ThreatExchange
ThreatExchange copied to clipboard
[pdq] pdq_hasher error for B/W png
threatexchange hash photo https://i.redd.it/4shux9eu3mga1.png
File "/Users/daniel.sun/.pyenv/versions/3.8.12/lib/python3.8/site-packages/threatexchange/signal_type/signal_base.py", line 195, in hash_from_file
return cls.hash_from_bytes(file.read_bytes())
File "/Users/daniel.sun/.pyenv/versions/3.8.12/lib/python3.8/site-packages/threatexchange/signal_type/pdq/signal.py", line 77, in hash_from_bytes
pdq_hash, quality = pdq_from_bytes(bytes_)

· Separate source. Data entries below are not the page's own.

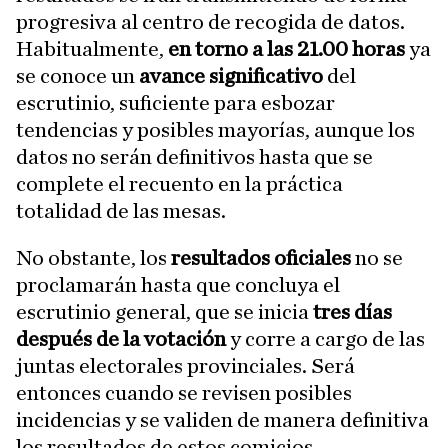
progresiva al centro de recogida de datos.
Habitualmente,
en torno a las 21.00 horas
ya
se conoce un
avance significativo
del
escrutinio, suficiente para esbozar
tendencias y posibles mayorías, aunque los
datos no serán definitivos hasta que se
complete el recuento en la práctica
totalidad de las mesas.
No obstante, los
resultados oficiales
no se
proclamarán hasta que concluya el
escrutinio general, que se inicia
tres días
después de la votación
y corre a cargo de las
juntas electorales provinciales. Será
entonces cuando se revisen posibles
incidencias y se validen de manera definitiva
los resultados de estos comicios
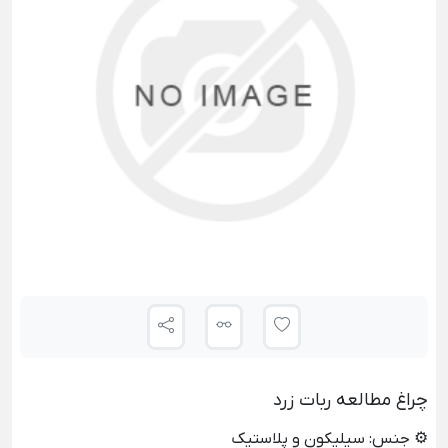
چراغ مطالعه ربات زرد
⚙️ جنس: سیلیکون و پلاستیک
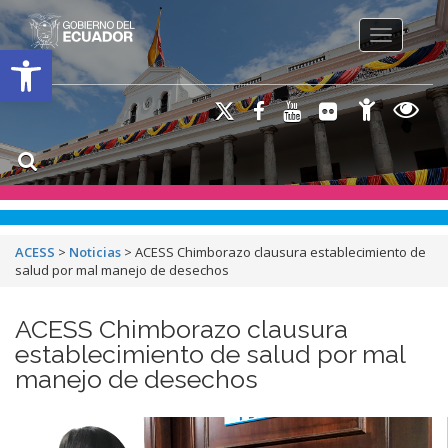
Toggle na
Open toolbar
ACESS
>
Noticias
>
ACESS Chimborazo clausura establecimiento de
salud por mal manejo de desechos
ACESS Chimborazo clausura
establecimiento de salud por mal
manejo de desechos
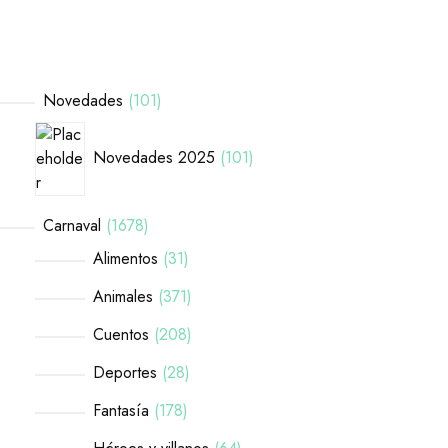
Novedades
101
Novedades 2025
101
Carnaval
1678
Alimentos
31
Animales
371
Cuentos
208
Deportes
28
Fantasía
178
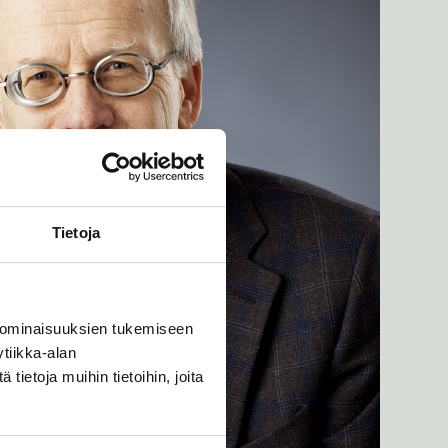
Tietoja
 ominaisuuksien tukemiseen
tiikka-alan
ietoja muihin tietoihin, joita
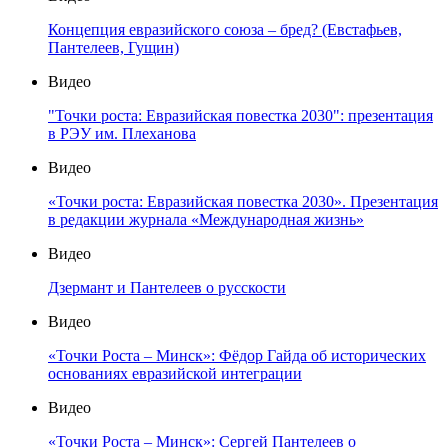
Концепция евразийского союза – бред? (Евстафьев,
Пантелеев, Гущин)
Видео
"Точки роста: Евразийская повестка 2030": презентация
в РЭУ им. Плеханова
Видео
«Точки роста: Евразийская повестка 2030». Презентация
в редакции журнала «Международная жизнь»
Видео
Дзермант и Пантелеев о русскости
Видео
«Точки Роста – Минск»: Фёдор Гайда об исторических
основаниях евразийской интеграции
Видео
«Точки Роста – Минск»: Сергей Пантелеев о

File "/Users/daniel.sun/.pyenv/versions/3.8.12/lib/python3.8/site-packages/threatexchange/signal_type/pdq/pdq_hasher.py", line 33, in pdq_from_bytes
return _pdq_from_numpy_array(np_array)
File "/Users/daniel.sun/.pyenv/versions/3.8.12/lib/python3.8/site-packages/threatexchange/signal_type/pdq/pdq_hasher.py", line 37, in _pdq_from_numpy_array
hash_vector, quality = pdqhash.compute(array)
File "pdqhash/bindings.pyx", line 67, in pdqhash.bindings.compute
IndexError: index 2 is out of bounds for axis 2 with size 2
Possible root cause:
i’m just looking at the ndarray size which result for the image
threatexchange hash photo https://i.redd.it/4shux9eu3mga1.png
_check_dimension_and_expand_if_needed size
(2048, 2004, 2)
_pdq_from_numpy_array
(2048, 2004, 2)
Pillow version: 9.3.0 https://github.com/facebook/ThreatExchange/blob/main/python-threatexchange/threatexchange/signal_type/pdq/pdq_hasher.py#L50-L56
maybe this not working as intended?
ndim=3 here but maybe B/W conversion is not calculating dimension properly
Thanks for the report Daniel! The logging output and links really help as well.